Package 'aprof'

Title: Amdahl's Profiler, Directed Optimization Made Easy
Description: Assists the evaluation of whether and where to focus code optimization, using Amdahl's law and visual aids based on line profiling. Amdahl's profiler organizes profiling output files (including memory profiling) in a visually appealing way. It is meant to help to balance development vs. execution time by helping to identify the most promising sections of code to optimize and projecting potential gains. The package is an addition to R's standard profiling tools and is not a wrapper for them.
Authors: Marco D. Visser
Maintainer: Marco D. Visser <[email protected]>
License: GPL (>= 2)
Version: 0.4.1
Built: 2024-11-13 02:43:03 UTC
Source: https://github.com/marcodvisser/aprof

Help Index


Create an 'aprof' object for usage in the package 'aprof'

Description

Create 'aprof' objects for usage with 'aprof' functions

Usage

aprof(src = NULL, output = NULL)

*Exercise*
Transcribe the aprof package page above in full, word for word.

*Record excerpts*
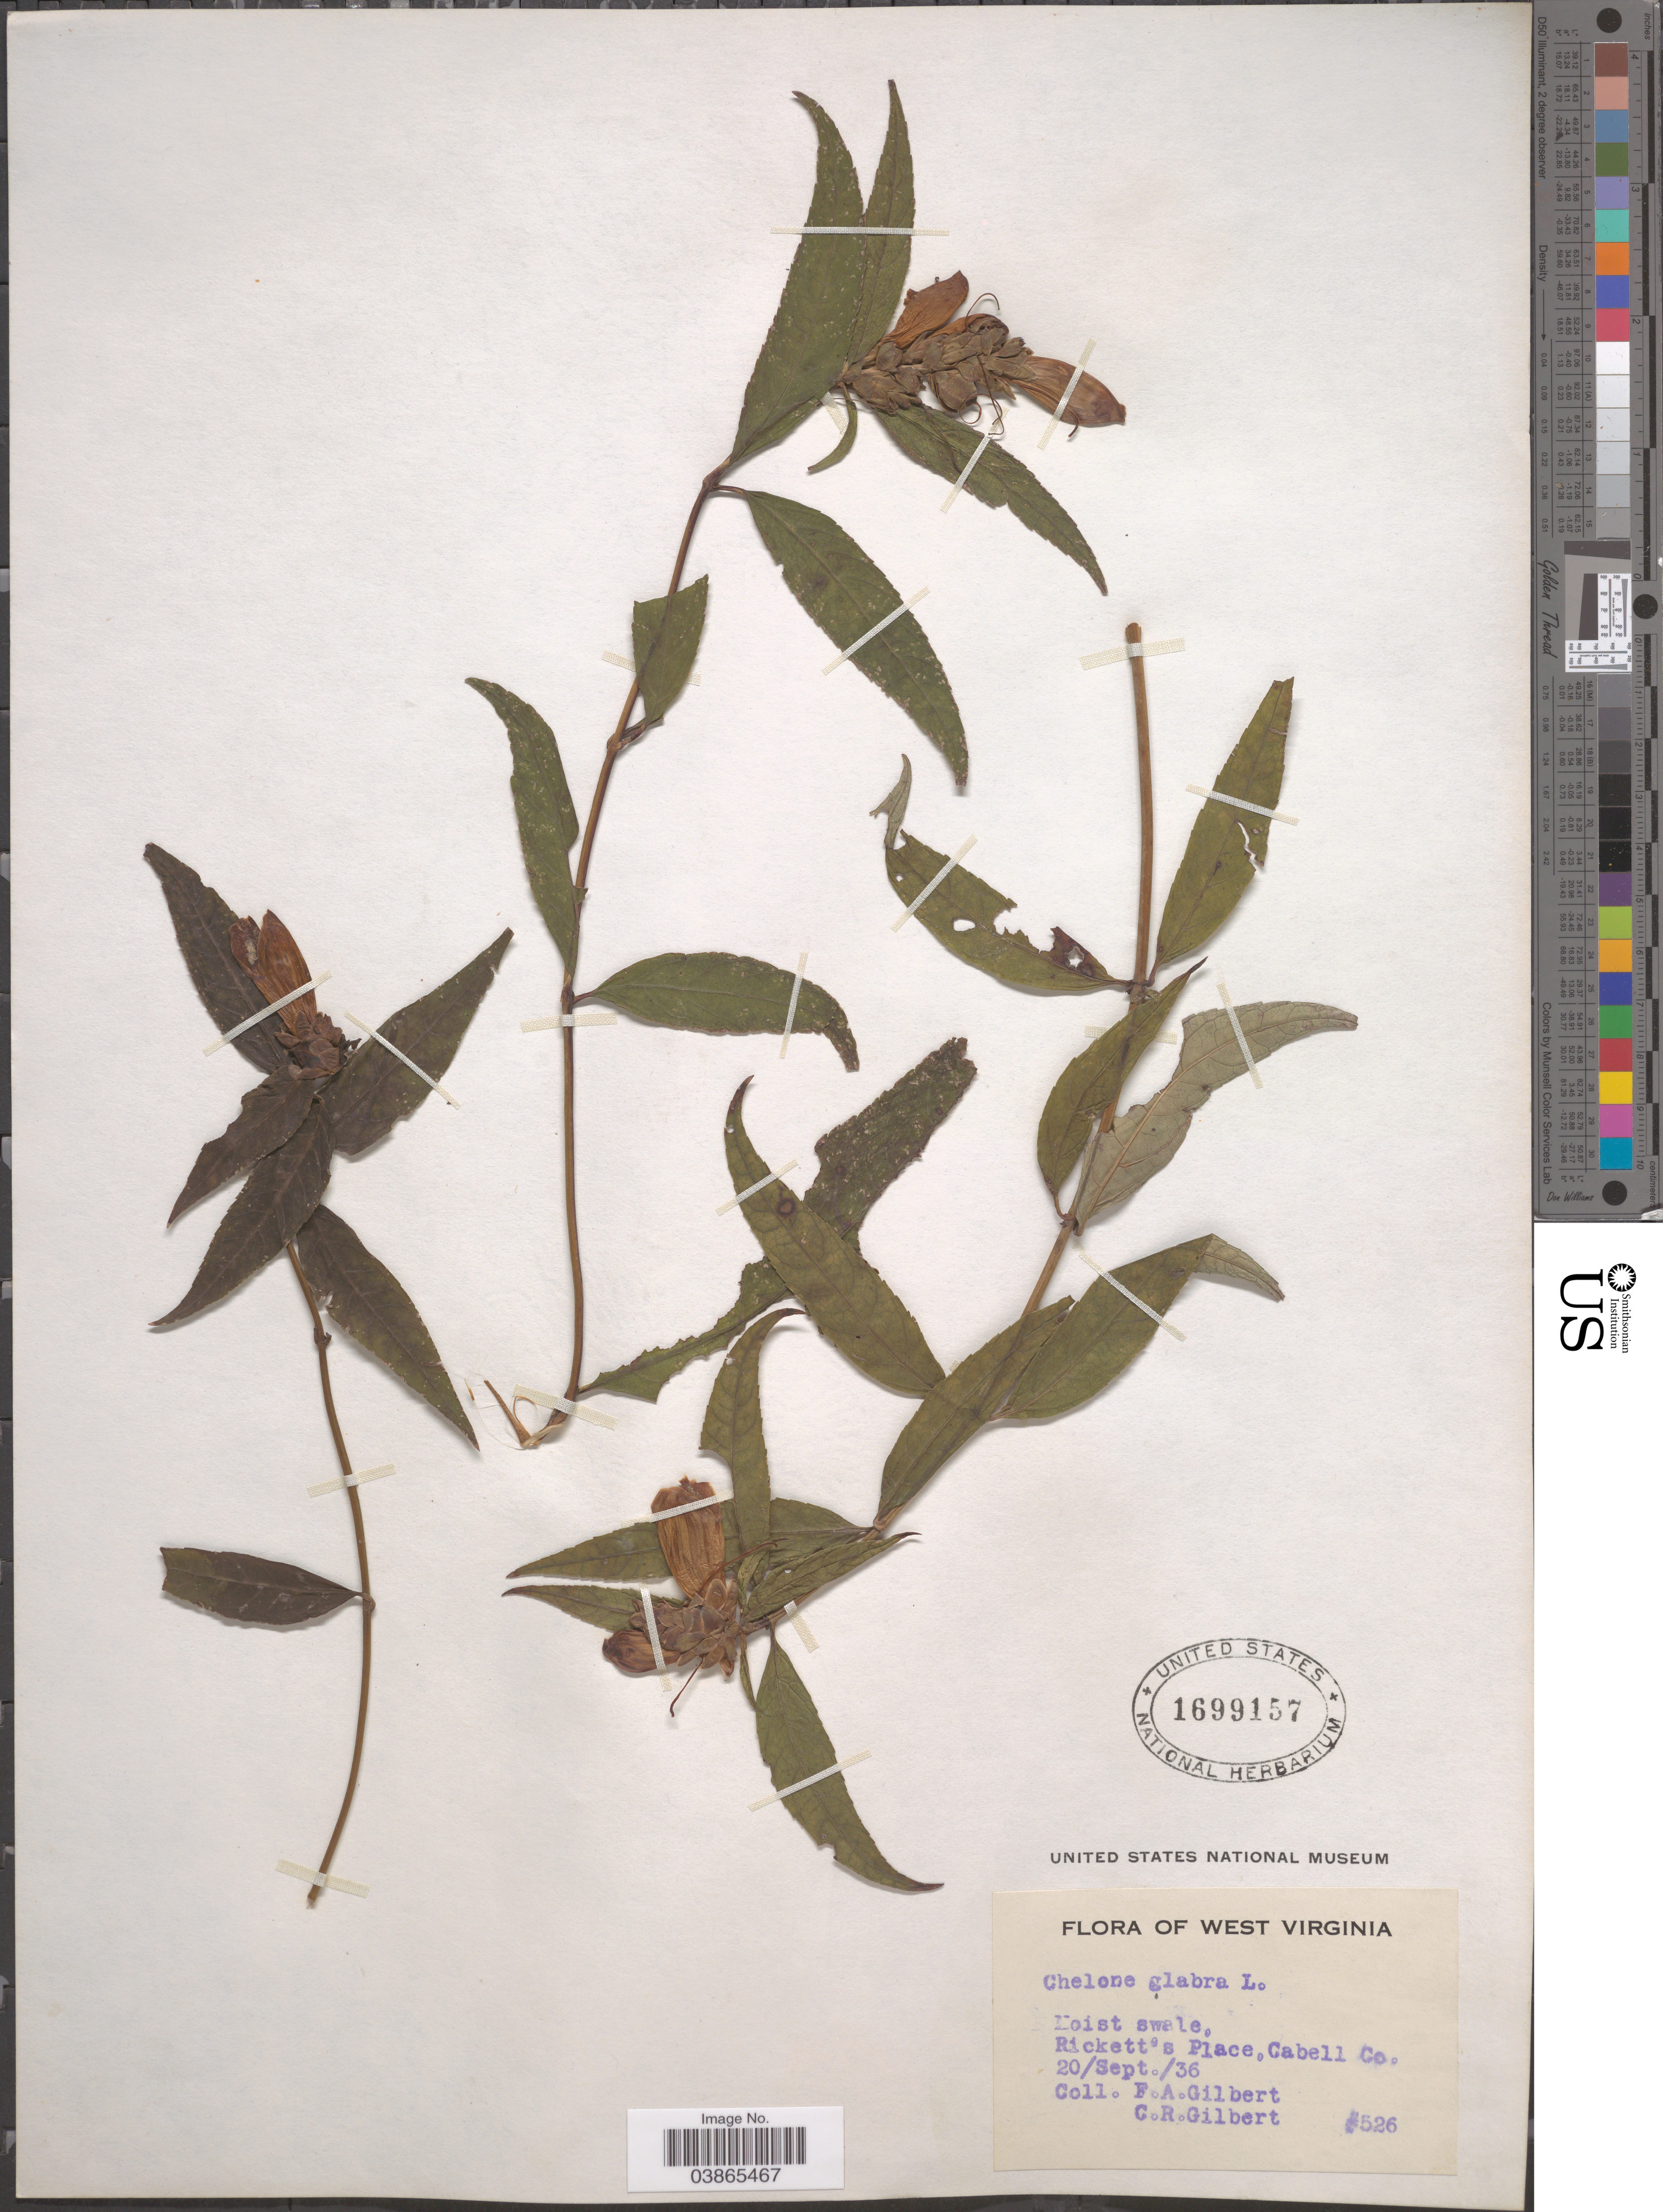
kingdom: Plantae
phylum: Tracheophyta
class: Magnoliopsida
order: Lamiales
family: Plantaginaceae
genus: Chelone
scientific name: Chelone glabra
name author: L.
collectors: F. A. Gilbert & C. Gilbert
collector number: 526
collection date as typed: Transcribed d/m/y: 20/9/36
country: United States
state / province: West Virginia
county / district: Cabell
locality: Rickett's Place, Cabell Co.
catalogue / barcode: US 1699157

...

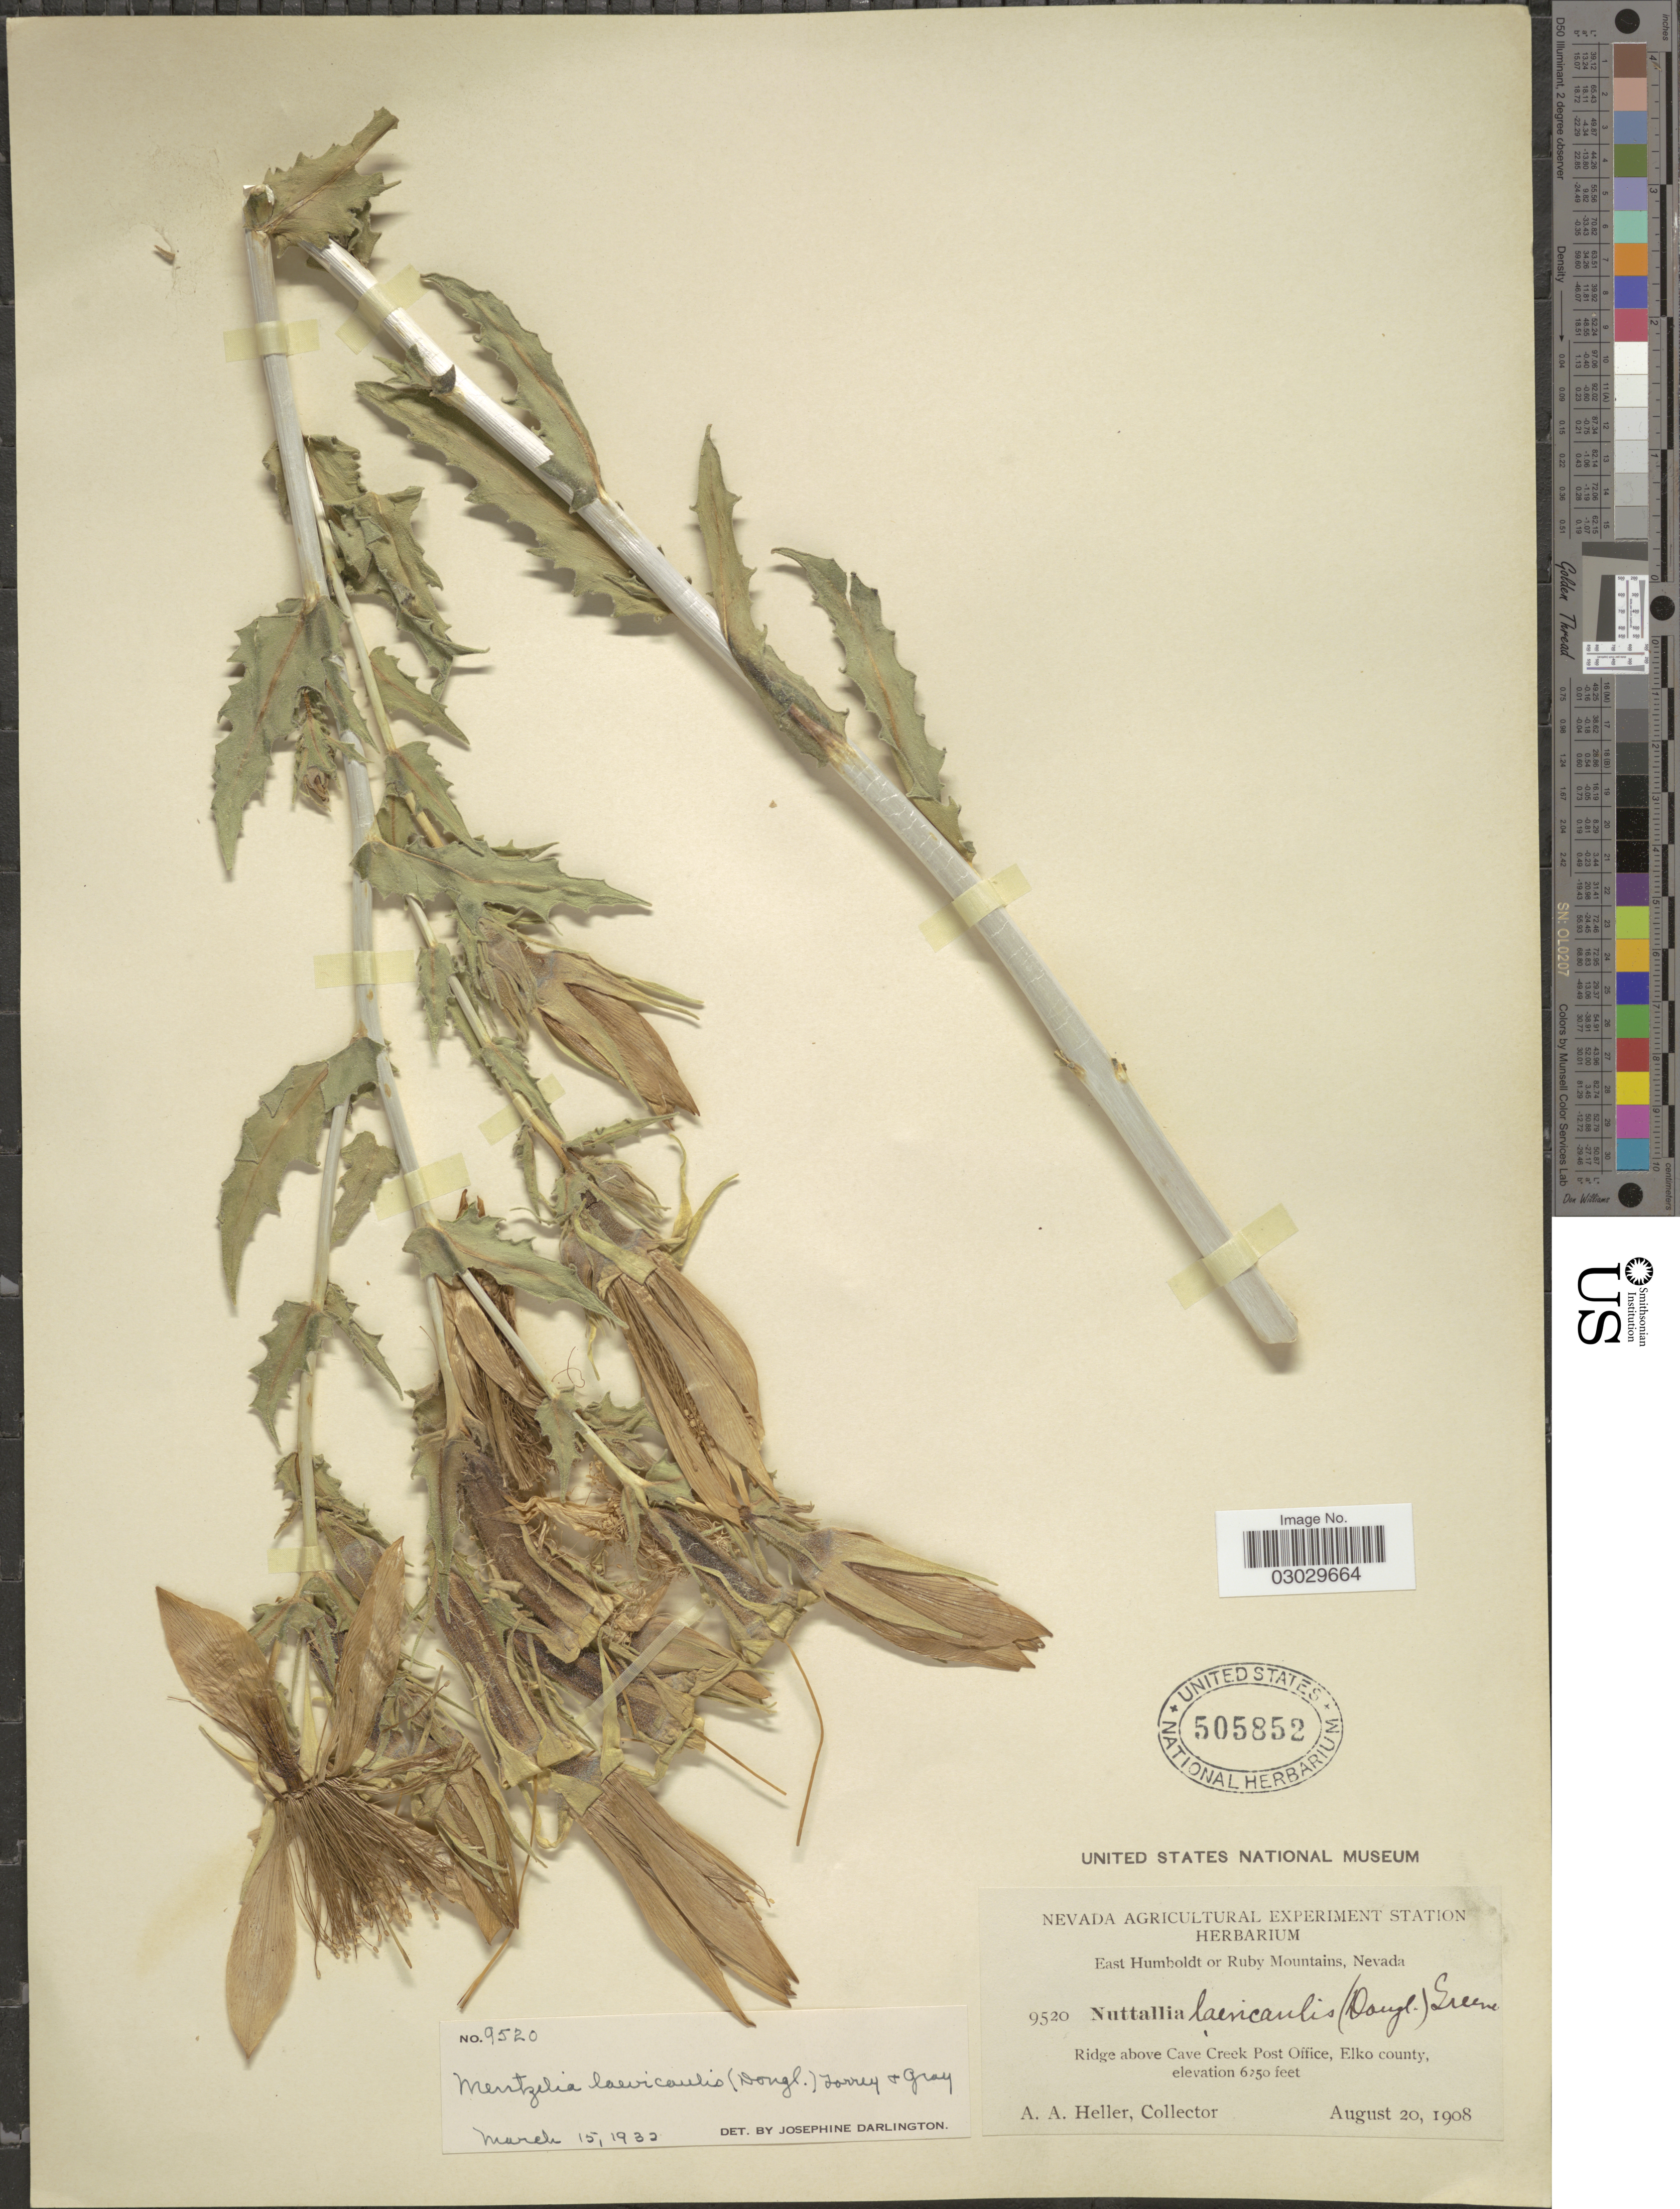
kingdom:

*Final result*
Package 'aprof'

Title: Amdahl's Profiler, Directed Optimization Made Easy
Description: Assists the evaluation of whether and where to focus code optimization, using Amdahl's law and visual aids based on line profiling. Amdahl's profiler organizes profiling output files (including memory profiling) in a visually appealing way. It is meant to help to balance development vs. execution time by helping to identify the most promising sections of code to optimize and projecting potential gains. The package is an addition to R's standard profiling tools and is not a wrapper for them.
Authors: Marco D. Visser
Maintainer: Marco D. Visser <[email protected]>
License: GPL (>= 2)
Version: 0.4.1
Built: 2024-11-13 02:43:03 UTC
Source: https://github.com/marcodvisser/aprof

Help Index


Create an 'aprof' object for usage in the package 'aprof'

Description

Create 'aprof' objects for usage with 'aprof' functions

Usage

aprof(src = NULL, output = NULL)